WHAT IS BEING ASKED — Only an exact repetition of the entries counts as an answer.

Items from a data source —
:::

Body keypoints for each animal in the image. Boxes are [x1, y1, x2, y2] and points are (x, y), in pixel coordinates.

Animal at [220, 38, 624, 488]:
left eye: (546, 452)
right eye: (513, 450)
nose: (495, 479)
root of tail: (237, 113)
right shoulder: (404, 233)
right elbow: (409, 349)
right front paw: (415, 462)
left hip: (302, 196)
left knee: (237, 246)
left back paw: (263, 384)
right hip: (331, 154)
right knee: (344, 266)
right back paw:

:::

WORKED SOLUTION —
Body keypoints for each animal in the image. Boxes are [x1, y1, x2, y2] and points are (x, y), in pixel coordinates.

Animal at [220, 38, 624, 488]:
left eye: (546, 452)
right eye: (513, 450)
nose: (495, 479)
root of tail: (237, 113)
right shoulder: (404, 233)
right elbow: (409, 349)
right front paw: (415, 462)
left hip: (302, 196)
left knee: (237, 246)
left back paw: (263, 384)
right hip: (331, 154)
right knee: (344, 266)
right back paw:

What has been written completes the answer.